Eugenische Eheberatung in der deutschen und ungarischen Gesetzgebung bis 1945


  • Helen Ahlke Abram Georg-August-Universität Göttingen



marriage counselling, eugenics, race hygiene, biopolitics, “Third Reich”, marriage health law, marriage restrictions, marriage fitness certificates, legal comparison


Throughout the first half of the 20th century, people were encouraged to choose their spouses based on heredity, race, and health in order to rid the “racial corpus” of “inferior” genetic material and to strengthen the genetic material of future generations. In the course of the eugenic and racial-hygienic discourse in Germany and Hungary, as well as in many other European countries and the USA, legal measures such as the compulsory exchange of health certificates before marriage, accompanied by bans on “unhealthy” or “inferior” marriages, were discussed by population policy.

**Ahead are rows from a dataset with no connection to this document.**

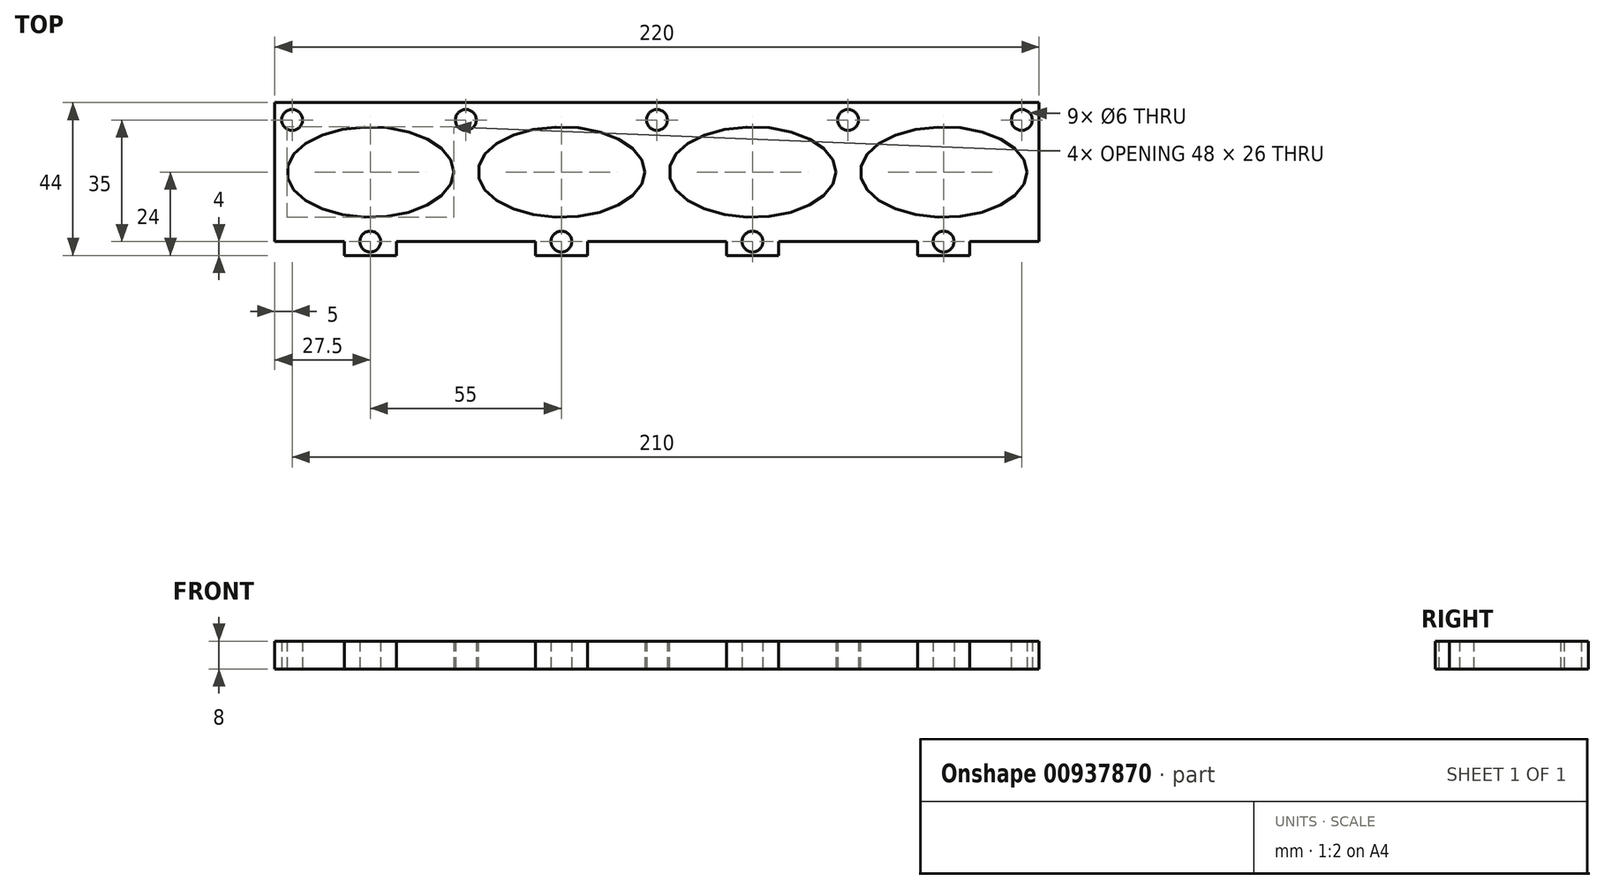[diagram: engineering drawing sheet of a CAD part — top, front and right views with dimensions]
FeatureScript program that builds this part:
annotation { "Feature Type Name" : "Feature", "Feature Type Description" : "" }
export const myFeature = defineFeature(function(context is Context, id is Id, definition is map)
    precondition{}
    {
        {
            var Q0;
            Q0=qCreatedBy(makeId("Top.planeOp"),FACE);
            var sketch = newSketch(context, id + "F0", { "sketchPlane" : qUnion([Q0])});
            skLineSegment(sketch, "E0.bottom", {"start": v(110, -20) * mm, "end": v(-110, -20) * mm});
            skLineSegment(sketch, "E0.top", {"start": v(110, 20) * mm, "end": v(-110, 20) * mm});
            skLineSegment(sketch, "E0.left", {"start": v(110, -20) * mm, "end": v(110, 20) * mm});
            skLineSegment(sketch, "E0.right", {"start": v(-110, -20) * mm, "end": v(-110, 20) * mm});
            skPoint(sketch, "E0.middle", {"position": v(0, 0) * mm});
            skLineSegment(sketch, "E1", {"start": v(-55, 20) * mm, "end": v(-55, -20) * mm, "construction": true});
            skLineSegment(sketch, "E2", {"start": v(55, 20) * mm, "end": v(55, -20) * mm, "construction": true});
            skLineSegment(sketch, "E3", {"start": v(0, 20) * mm, "end": v(0, -20) * mm, "construction": true});
            skPoint(sketch, "E4", {"position": v(-27.5, 0) * mm});
            skPoint(sketch, "E5", {"position": v(27.5, 0) * mm});
            skPoint(sketch, "E6", {"position": v(82.5, 0) * mm});
            skPoint(sketch, "E7", {"position": v(-82.5, 0) * mm});
            skEllipse(sketch, "E8", {"center": v(-82.5, 0) * mm, "majorRadius": 24 * mm, "minorRadius": 13 * mm, "majorAxis": v(1, 0)});
            skEllipse(sketch, "E9", {"center": v(-27.5, 0) * mm, "majorRadius": 24 * mm, "minorRadius": 13 * mm, "majorAxis": v(1, 0)});
            skEllipse(sketch, "E10", {"center": v(27.5, 0) * mm, "majorRadius": 24 * mm, "minorRadius": 13 * mm, "majorAxis": v(1, 0)});
            skEllipse(sketch, "E11", {"center": v(82.5, 0) * mm, "majorRadius": 24 * mm, "minorRadius": 13 * mm, "majorAxis": v(1, 0)});
            skPoint(sketch, "E12", {"position": v(-105, 15) * mm});
            skPoint(sketch, "E13", {"position": v(-82.5, -20) * mm});
            skPoint(sketch, "E13.positionSnap0", {"position": v(-82.5, 13) * mm});
            skPoint(sketch, "E14", {"position": v(-55, 15) * mm});
            skPoint(sketch, "E15", {"position": v(0, 15) * mm});
            skPoint(sketch, "E16", {"position": v(55, 15) * mm});
            skPoint(sketch, "E17", {"position": v(105, 15) * mm});
            skPoint(sketch, "E18", {"position": v(-27.5, -20) * mm});
            skPoint(sketch, "E19", {"position": v(27.5, -20) * mm});
            skPoint(sketch, "E20", {"position": v(82.5, -20) * mm});
            skCircle(sketch, "E21", {"center": v(-105, 15) * mm, "radius": 3 * mm});
            skCircle(sketch, "E22", {"center": v(-55, 15) * mm, "radius": 3 * mm});
            skCircle(sketch, "E23", {"center": v(0, 15) * mm, "radius": 3 * mm});
            skCircle(sketch, "E24", {"center": v(55, 15) * mm, "radius": 3 * mm});
            skCircle(sketch, "E25", {"center": v(105, 15) * mm, "radius": 3 * mm});
            skCircle(sketch, "E26", {"center": v(82.5, -20) * mm, "radius": 3 * mm});
            skCircle(sketch, "E27", {"center": v(27.5, -20) * mm, "radius": 3 * mm});
            skCircle(sketch, "E28", {"center": v(-27.5, -20) * mm, "radius": 3 * mm});
            skCircle(sketch, "E29", {"center": v(-82.5, -20) * mm, "radius": 3 * mm});
            skLineSegment(sketch, "E30.bottom", {"start": v(-90, -20) * mm, "end": v(-75, -20) * mm});
            skLineSegment(sketch, "E30.top", {"start": v(-90, -24) * mm, "end": v(-75, -24) * mm});
            skLineSegment(sketch, "E30.left", {"start": v(-90, -20) * mm, "end": v(-90, -24) * mm});
            skLineSegment(sketch, "E30.right", {"start": v(-75, -20) * mm, "end": v(-75, -24) * mm});
            skLineSegment(sketch, "E31.bottom", {"start": v(-20, -24) * mm, "end": v(-35, -24) * mm});
            skLineSegment(sketch, "E31.top", {"start": v(-20, -16) * mm, "end": v(-35, -16) * mm});
            skLineSegment(sketch, "E31.left", {"start": v(-20, -24) * mm, "end": v(-20, -16) * mm});
            skLineSegment(sketch, "E31.right", {"start": v(-35, -24) * mm, "end": v(-35, -16) * mm});
            skLineSegment(sketch, "E32.bottom", {"start": v(35, -24) * mm, "end": v(20, -24) * mm});
            skLineSegment(sketch, "E32.top", {"start": v(35, -16) * mm, "end": v(20, -16) * mm});
            skLineSegment(sketch, "E32.left", {"start": v(35, -24) * mm, "end": v(35, -16) * mm});
            skLineSegment(sketch, "E32.right", {"start": v(20, -24) * mm, "end": v(20, -16) * mm});
            skLineSegment(sketch, "E33.bottom", {"start": v(90, -24) * mm, "end": v(75, -24) * mm});
            skLineSegment(sketch, "E33.top", {"start": v(90, -16) * mm, "end": v(75, -16) * mm});
            skLineSegment(sketch, "E33.left", {"start": v(90, -24) * mm, "end": v(90, -16) * mm});
            skLineSegment(sketch, "E33.right", {"start": v(75, -24) * mm, "end": v(75, -16) * mm});
            skSolve(sketch);
        }
        {
            var Q0;
            Q0=makeQuery(id+"F0.imprint","IMPRINT",FACE,{"disambiguationData":[TD([[makeQuery(id+"F0.imprint","IMPRINT",EDGE,{"derivedFrom":sQuery(id+"F0.wireOp",EDGE,"E0.top")}),1.0]])]});
            var Q1;
            {var subQ0=sQuery(id+"F0.wireOp",EDGE,"E31.bottom");Q1=makeQuery(id+"F0.imprint","IMPRINT",FACE,{"disambiguationData":[TD([[makeQuery(id+"F0.imprint","IMPRINT",EDGE,{"derivedFrom":subQ0}),-1.0]])]});}
            var Q2;
            Q2=makeQuery(id+"F0.imprint","IMPRINT",FACE,{"disambiguationData":[TD([[makeQuery(id+"F0.imprint","IMPRINT",EDGE,{"derivedFrom":sQuery(id+"F0.wireOp",EDGE,"E30.top")}),1.0]])]});
            var Q3;
            {var subQ0=sQuery(id+"F0.wireOp",EDGE,"E32.bottom");Q3=makeQuery(id+"F0.imprint","IMPRINT",FACE,{"disambiguationData":[TD([[makeQuery(id+"F0.imprint","IMPRINT",EDGE,{"derivedFrom":subQ0}),-1.0]])]});}
            var Q4;
            {var subQ0=sQuery(id+"F0.wireOp",EDGE,"E33.bottom");Q4=makeQuery(id+"F0.imprint","IMPRINT",FACE,{"disambiguationData":[TD([[makeQuery(id+"F0.imprint","IMPRINT",EDGE,{"derivedFrom":subQ0}),-1.0]])]});}
            var Q5;
            {var subQ4=sQuery(id+"F0.wireOp",EDGE,"E32.top");Q5=makeQuery(id+"F0.imprint","IMPRINT",FACE,{"disambiguationData":[TD([[makeQuery(id+"F0.imprint","IMPRINT",EDGE,{"derivedFrom":subQ4}),1.0]])]});}
            var Q6;
            {var subQ4=sQuery(id+"F0.wireOp",EDGE,"E31.top");Q6=makeQuery(id+"F0.imprint","IMPRINT",FACE,{"disambiguationData":[TD([[makeQuery(id+"F0.imprint","IMPRINT",EDGE,{"derivedFrom":subQ4}),1.0]])]});}
            var Q7;
            {var subQ0=sQuery(id+"F0.wireOp",EDGE,"E33.top");Q7=makeQuery(id+"F0.imprint","IMPRINT",FACE,{"disambiguationData":[TD([[makeQuery(id+"F0.imprint","IMPRINT",EDGE,{"derivedFrom":subQ0}),1.0]])]});}
            extrude(context, id + "F1", {"entities" : qUnion([Q0, Q1, Q2, Q3, Q4, Q5, Q6, Q7]), "depth" : 8 * mm, "offsetDistance" : 25 * mm});
        }
    });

Subsequently, various pieces of legislation were passed that mandated marriage counselling as a basis for further eugenic measures, both selection and promotion. Starting on a voluntary basis, marriage counselling became compulsory in Germany from 1933 and in Hungary from 1941. The following article first looks at the different stages of legislations before discussing the differences and similarities between the German and Hungarian laws. The focus is on the question of whether doctors were used in both countries as “administrators of the hereditary property” and whether it is possible to speak of a mutual influence of the legislation. The legal comparison reveals that the legislations differed considerably in essential points.